In December, the ECB said the bills were ready for a makeover, announcing a design and consultation process with help from the public. A decision is expected in 2024.

“After 20 years, it’s time to review the look of our banknotes to make them more relatable to Europeans of all ages and backgrounds,” Lagarde said.

Euro banknotes are “here to stay”, she said, although the ECB is also considering creating a digital euro in step with other central banks around the globe.

While the dollar still reigns supreme across the globe, the euro is now the world’s second most-used currency, accounting for 20 percent of global foreign exchange reserves compared to 60 percent for the US greenback.

Von der Leyen, in a video statement, said: “We are the biggest player in the world trade and nearly half of this trade takes place in euros.”

‘Valuable lessons’

The eurozone faced an existential threat a decade ago when it was rocked by a debt crisis that began in Greece and spread to other countries.

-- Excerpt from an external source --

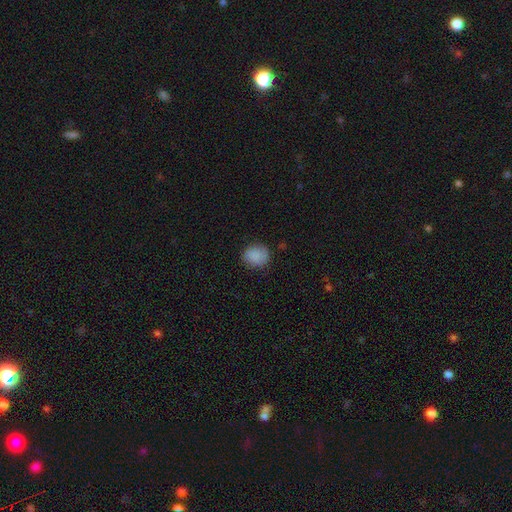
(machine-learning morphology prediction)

Greece, Ireland, Portugal, Spain and Cyprus were saved through bailouts in return for austerity measures, and the euro stepped back from the brink.

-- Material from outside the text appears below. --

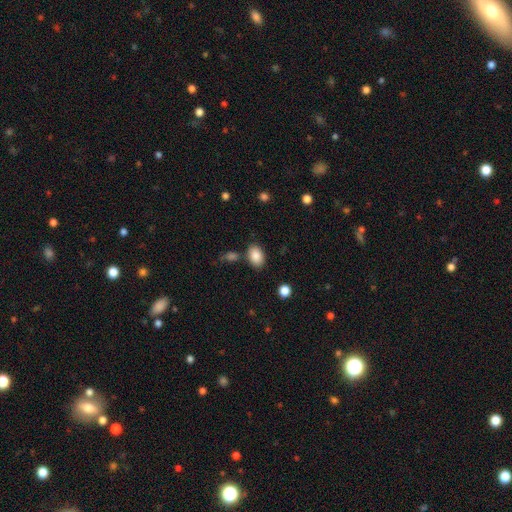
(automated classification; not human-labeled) Smooth or featured? smooth (87%)
How rounded? in between (84%)
Merging? none (79%)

Members of the Eurogroup of finance ministers said in a joint article they learned “valuable lessons” from that experience that enabled their euro-using nations to swiftly respond to fall-out from the coronavirus pandemic.

As the Covid crisis savaged economies, EU countries rolled out huge stimulus programmes while the ECB deployed a huge bond-buying scheme to keep borrowing costs low.

Yanis Varoufakis, now leader of the DiEM 25 party who resigned as Greek finance minister during the debt crisis, remains a sharp critic of the euro. Varoufakis told the Democracy in Europe Movement 25 website that the euro may seem to make sense in calm periods because borrowing costs are lower and there are no exchange rates.

But retaining a nation’s currency is like “automobile assurance,” he said, as people do not know its value until there is a road accident. In fact, he charged, the euro increases the risk of having an accident.